Excerpted data -
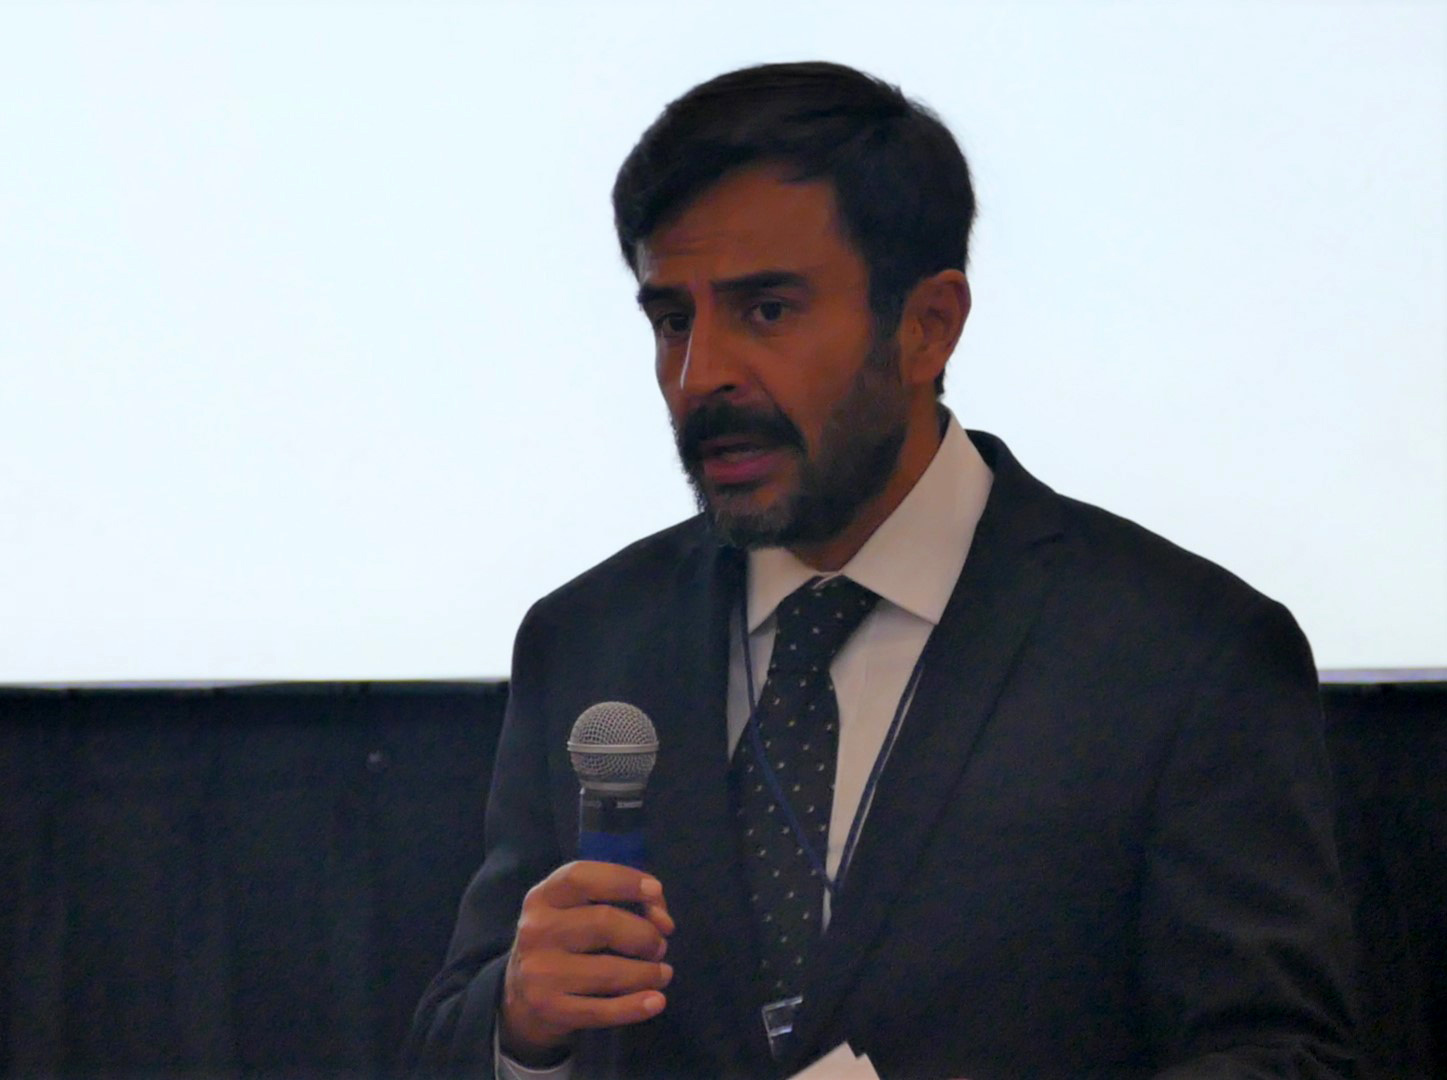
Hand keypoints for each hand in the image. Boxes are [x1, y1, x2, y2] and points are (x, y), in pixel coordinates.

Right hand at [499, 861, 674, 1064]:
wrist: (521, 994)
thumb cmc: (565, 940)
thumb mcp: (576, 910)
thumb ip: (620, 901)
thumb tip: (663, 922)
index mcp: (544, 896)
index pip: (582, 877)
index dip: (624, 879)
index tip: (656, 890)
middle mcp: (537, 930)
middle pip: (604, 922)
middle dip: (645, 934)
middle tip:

...

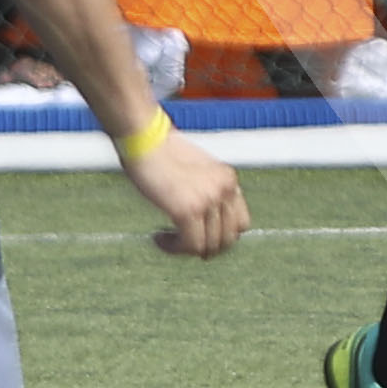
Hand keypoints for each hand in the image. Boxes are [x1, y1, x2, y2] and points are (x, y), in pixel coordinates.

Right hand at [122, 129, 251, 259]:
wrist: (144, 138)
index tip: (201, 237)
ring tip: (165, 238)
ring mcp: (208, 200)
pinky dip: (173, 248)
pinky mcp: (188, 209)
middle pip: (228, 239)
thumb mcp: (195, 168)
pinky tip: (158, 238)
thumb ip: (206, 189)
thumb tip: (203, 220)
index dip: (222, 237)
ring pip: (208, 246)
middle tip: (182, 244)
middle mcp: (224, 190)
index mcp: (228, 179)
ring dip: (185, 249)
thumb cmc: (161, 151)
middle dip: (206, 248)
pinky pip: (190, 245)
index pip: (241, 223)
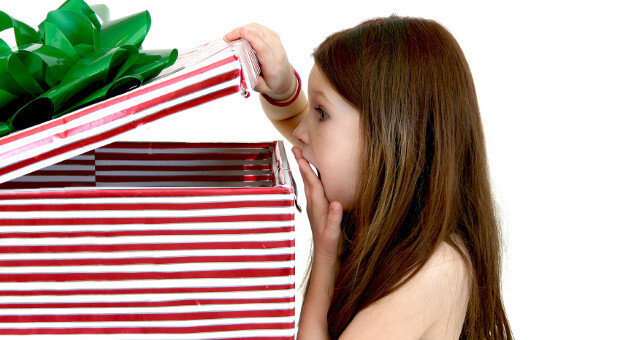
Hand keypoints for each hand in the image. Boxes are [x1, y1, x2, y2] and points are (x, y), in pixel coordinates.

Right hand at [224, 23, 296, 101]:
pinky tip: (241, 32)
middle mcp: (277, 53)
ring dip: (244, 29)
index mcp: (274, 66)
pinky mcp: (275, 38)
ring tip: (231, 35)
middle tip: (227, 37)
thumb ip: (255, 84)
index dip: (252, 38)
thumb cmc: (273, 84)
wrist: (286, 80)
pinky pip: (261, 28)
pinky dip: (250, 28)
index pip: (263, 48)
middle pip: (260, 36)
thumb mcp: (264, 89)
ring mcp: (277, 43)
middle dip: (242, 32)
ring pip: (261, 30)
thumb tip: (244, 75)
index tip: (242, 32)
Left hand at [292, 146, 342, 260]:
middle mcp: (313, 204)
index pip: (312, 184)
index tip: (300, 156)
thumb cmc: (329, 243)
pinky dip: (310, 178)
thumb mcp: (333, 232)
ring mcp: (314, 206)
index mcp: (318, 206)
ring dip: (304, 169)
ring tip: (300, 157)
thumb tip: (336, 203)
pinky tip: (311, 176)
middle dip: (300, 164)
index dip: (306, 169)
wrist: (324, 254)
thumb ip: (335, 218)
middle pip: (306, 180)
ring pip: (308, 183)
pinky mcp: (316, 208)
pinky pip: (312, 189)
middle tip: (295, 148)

...

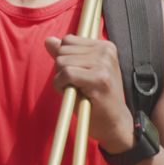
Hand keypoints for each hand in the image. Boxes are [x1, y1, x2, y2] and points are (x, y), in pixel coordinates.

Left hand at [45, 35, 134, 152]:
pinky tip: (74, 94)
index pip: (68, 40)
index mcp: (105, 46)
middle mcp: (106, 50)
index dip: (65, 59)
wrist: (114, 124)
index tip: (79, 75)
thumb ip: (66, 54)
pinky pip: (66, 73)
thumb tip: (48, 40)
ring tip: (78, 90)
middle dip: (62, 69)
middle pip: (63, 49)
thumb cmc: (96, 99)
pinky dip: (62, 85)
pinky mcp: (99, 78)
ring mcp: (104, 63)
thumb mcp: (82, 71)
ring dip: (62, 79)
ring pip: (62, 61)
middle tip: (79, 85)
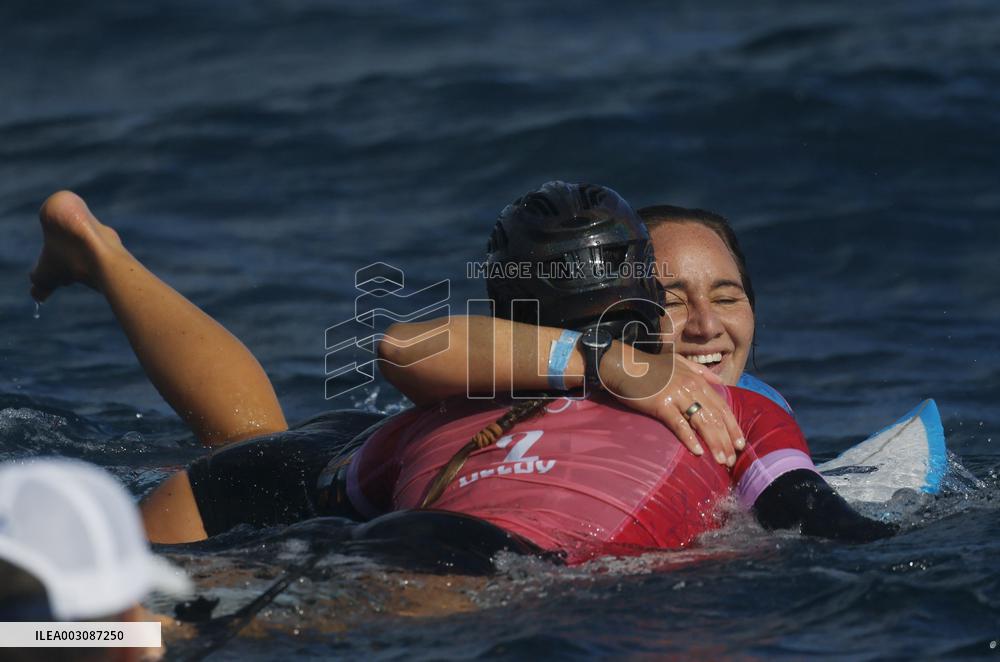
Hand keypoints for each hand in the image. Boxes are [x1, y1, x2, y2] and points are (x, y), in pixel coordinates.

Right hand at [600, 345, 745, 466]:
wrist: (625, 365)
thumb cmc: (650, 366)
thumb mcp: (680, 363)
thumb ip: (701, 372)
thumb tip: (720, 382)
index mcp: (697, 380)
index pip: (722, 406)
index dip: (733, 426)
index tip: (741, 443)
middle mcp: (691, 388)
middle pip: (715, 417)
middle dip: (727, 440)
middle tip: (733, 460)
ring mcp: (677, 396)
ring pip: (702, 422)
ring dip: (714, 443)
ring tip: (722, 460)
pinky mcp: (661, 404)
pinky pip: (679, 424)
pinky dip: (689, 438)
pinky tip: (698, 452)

Your instructions -
Scan the entries above for the line containing "thumb ip: (701, 372)", and copy it and all lines after it exactly, down to and including the line containing "pinky tip: (698, 452)".

Result of the exercise -
thumb ip: (701, 372)
thumb tip: (720, 382)
index mcp: (697, 380)
index pip: (722, 406)
index dip: (733, 426)
index tip: (741, 443)
middle mcp: (691, 388)
middle pip: (715, 417)
middle dip: (727, 440)
middle tip: (733, 460)
ring mcp: (677, 396)
ring pip: (702, 422)
ring dip: (714, 443)
ring tip: (722, 460)
pinky mcp: (661, 404)
pinky pip: (679, 424)
pinky dip: (689, 438)
pinky tip: (698, 452)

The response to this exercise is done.